Joe Weisenthal | Mar. 10, 2010, 11:11 AM
In case you still had any doubt why China is loathe to sign onto some treaty that would limit their emissions, just get a load of the latest data on their market.
The following commentary and chart come courtesy of Waverly Advisors:
Chinese domestic automotive sales rose by 46.40% year-over-year in February to 1.21 million total units sold according to data released by the China Association of Automobile Manufacturers, with the passenger car segment up by 55% from last February's levels and with estimated production levels for passenger cars slightly exceeding sales. To put this in context: With last month's Lunar New Year celebration taking up perhaps 30-40% of the total production and sales days with the two week long celebration and the annual visit home that millions of migrant workers make, these sale and production levels are enormous.

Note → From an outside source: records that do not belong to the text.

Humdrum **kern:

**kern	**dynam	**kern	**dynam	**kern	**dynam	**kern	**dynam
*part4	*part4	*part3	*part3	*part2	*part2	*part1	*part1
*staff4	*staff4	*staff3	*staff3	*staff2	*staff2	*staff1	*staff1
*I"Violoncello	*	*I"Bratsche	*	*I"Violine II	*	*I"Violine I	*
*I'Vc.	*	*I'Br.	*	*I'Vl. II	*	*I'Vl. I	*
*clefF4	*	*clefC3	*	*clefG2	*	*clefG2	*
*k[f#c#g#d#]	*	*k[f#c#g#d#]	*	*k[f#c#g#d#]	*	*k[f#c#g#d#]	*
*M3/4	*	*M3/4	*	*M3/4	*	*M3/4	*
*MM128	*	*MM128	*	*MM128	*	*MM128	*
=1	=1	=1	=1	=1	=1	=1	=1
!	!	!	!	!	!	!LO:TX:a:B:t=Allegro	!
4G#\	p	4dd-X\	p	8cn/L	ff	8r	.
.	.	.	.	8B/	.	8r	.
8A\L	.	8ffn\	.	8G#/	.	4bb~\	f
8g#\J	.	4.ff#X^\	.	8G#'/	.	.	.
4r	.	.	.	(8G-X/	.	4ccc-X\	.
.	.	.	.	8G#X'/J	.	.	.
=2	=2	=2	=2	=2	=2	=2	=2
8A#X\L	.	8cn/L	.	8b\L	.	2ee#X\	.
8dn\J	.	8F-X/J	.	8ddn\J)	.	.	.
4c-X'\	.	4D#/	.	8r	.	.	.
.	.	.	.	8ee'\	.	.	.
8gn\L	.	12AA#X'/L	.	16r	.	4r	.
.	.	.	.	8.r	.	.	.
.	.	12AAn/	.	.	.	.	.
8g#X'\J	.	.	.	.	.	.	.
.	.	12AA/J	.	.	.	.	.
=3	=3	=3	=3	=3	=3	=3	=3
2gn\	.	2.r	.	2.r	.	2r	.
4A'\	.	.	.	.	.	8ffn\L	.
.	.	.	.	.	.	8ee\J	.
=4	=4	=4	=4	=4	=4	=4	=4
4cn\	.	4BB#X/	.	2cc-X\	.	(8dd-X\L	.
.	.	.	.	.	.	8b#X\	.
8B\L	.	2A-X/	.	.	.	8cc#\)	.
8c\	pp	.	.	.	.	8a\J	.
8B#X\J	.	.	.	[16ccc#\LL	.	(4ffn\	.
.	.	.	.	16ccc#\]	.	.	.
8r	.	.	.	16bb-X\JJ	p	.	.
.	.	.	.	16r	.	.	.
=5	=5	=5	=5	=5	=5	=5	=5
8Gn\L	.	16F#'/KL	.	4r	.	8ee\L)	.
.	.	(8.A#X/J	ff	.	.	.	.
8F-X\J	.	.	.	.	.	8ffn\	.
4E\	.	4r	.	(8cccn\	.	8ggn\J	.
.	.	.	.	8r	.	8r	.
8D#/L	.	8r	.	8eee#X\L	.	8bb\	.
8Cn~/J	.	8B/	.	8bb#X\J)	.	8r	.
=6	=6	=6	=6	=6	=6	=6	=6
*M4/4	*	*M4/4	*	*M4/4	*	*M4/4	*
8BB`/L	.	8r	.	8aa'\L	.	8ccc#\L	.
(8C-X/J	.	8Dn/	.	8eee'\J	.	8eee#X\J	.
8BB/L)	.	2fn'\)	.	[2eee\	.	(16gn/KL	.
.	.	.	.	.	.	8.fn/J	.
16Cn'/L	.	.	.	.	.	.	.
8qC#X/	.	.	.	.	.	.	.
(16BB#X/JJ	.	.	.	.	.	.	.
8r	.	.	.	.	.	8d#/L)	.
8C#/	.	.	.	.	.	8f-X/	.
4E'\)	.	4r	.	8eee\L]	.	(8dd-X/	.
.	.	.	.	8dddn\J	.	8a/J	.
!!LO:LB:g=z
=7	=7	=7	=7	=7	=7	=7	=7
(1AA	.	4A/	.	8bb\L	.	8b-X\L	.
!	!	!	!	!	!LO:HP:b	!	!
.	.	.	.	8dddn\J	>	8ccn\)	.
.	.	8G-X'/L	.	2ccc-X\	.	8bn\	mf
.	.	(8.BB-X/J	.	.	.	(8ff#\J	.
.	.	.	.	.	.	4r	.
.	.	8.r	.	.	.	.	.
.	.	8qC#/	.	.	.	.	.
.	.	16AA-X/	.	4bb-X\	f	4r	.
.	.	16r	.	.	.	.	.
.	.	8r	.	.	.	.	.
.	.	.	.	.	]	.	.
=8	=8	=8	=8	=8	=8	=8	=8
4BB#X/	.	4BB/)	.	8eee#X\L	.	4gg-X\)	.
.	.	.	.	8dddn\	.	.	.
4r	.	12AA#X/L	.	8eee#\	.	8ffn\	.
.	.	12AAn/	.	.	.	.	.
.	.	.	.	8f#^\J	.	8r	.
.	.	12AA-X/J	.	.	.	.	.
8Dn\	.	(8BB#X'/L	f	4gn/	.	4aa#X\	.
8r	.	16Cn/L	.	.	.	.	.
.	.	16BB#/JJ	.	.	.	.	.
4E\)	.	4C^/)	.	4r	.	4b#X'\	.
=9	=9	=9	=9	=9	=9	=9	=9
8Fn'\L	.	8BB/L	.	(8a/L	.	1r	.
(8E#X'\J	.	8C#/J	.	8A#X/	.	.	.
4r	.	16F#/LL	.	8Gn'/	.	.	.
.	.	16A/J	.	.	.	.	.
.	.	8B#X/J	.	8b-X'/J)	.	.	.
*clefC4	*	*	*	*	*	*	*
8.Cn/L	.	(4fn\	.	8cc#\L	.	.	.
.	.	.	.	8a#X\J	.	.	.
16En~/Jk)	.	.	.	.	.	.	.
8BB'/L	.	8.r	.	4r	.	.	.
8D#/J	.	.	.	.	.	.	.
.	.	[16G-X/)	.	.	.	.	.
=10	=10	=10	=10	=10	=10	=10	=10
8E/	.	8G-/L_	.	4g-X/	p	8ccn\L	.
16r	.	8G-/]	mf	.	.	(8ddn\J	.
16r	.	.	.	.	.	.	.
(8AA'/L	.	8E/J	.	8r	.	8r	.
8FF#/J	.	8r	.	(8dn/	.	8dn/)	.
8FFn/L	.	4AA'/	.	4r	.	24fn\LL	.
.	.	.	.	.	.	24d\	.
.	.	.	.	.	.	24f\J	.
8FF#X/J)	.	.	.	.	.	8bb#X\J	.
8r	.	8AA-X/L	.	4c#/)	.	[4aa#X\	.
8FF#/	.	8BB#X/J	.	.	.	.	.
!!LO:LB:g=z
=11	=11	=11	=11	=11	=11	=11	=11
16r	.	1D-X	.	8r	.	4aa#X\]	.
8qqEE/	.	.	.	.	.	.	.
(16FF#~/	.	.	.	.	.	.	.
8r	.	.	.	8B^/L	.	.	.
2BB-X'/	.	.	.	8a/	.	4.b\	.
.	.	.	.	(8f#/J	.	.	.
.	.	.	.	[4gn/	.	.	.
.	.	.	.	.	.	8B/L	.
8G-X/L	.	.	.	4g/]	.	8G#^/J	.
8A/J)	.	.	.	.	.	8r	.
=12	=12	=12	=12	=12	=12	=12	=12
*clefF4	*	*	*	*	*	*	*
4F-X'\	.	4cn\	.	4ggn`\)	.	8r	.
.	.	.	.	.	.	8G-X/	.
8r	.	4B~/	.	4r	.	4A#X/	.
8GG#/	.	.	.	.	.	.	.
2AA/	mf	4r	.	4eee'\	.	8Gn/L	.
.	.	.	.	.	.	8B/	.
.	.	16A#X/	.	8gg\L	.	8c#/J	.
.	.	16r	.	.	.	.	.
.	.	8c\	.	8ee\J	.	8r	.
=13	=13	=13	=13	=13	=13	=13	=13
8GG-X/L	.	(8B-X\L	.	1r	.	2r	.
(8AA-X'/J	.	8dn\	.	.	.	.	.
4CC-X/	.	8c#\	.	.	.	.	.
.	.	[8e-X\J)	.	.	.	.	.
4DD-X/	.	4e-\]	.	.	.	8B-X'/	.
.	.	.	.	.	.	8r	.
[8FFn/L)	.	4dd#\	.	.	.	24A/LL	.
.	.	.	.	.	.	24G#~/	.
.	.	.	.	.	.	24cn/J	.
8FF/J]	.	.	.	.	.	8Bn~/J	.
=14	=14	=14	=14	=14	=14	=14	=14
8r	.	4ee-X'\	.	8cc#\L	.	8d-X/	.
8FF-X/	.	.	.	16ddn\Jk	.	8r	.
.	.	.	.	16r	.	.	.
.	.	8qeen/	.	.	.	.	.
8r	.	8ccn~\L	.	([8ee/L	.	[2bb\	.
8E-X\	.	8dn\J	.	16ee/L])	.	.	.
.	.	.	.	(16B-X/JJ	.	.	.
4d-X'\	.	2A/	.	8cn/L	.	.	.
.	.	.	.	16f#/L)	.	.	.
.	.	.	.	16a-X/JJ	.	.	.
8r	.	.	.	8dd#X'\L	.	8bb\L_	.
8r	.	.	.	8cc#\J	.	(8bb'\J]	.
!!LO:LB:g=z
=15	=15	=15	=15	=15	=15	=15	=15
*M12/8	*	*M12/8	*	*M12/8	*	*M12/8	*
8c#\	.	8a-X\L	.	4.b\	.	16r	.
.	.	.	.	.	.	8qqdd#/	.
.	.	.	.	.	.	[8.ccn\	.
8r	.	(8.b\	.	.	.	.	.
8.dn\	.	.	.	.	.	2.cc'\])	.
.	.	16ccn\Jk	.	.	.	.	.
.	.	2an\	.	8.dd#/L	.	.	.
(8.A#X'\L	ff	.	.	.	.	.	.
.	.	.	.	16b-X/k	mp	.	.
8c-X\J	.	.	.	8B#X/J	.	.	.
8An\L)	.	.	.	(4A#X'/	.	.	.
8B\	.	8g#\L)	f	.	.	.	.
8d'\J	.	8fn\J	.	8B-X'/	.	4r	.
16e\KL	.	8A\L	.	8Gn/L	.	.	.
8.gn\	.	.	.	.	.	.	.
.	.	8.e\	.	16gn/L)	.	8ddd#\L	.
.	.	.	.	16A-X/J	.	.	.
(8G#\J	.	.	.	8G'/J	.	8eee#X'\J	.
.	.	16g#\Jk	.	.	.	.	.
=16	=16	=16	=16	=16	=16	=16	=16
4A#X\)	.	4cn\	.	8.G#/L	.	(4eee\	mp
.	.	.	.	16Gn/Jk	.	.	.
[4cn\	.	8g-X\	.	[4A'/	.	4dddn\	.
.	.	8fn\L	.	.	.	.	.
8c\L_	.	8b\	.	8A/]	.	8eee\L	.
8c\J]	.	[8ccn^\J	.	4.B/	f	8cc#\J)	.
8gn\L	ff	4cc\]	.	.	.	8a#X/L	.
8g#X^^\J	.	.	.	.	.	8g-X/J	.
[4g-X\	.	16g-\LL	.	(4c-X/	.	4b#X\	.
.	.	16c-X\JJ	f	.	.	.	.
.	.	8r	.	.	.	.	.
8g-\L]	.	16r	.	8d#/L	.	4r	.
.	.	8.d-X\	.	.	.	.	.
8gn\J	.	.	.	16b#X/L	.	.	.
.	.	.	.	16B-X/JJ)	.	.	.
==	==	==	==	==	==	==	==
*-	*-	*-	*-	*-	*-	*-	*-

The Chinese automotive industry is continuing to ramp up capacity to meet demand. Changan Automobile, the 4th largest domestic producer by sales (and a strategic partner of Ford) yesterday reported 2009 total revenues up by 88.4% on a 64.1% increase in total units sold, adding that the company anticipates government policies will continue to support industry growth at the present pace for the foreseeable and that facility expansion will likely continue. Changan is not alone in ramping up capacity, smaller rival Chery, best known for compact cars, recently announced a new factory launch in Eros in inner Mongolia despite the fact that their new facilities in Wuhu and Dalian have not yet been completed. Indeed there are anecdotal media reports of worker shortages as factory workers failed to return to coastal regions after the new year celebration choosing instead to remain closer to home at new inland automotive factories.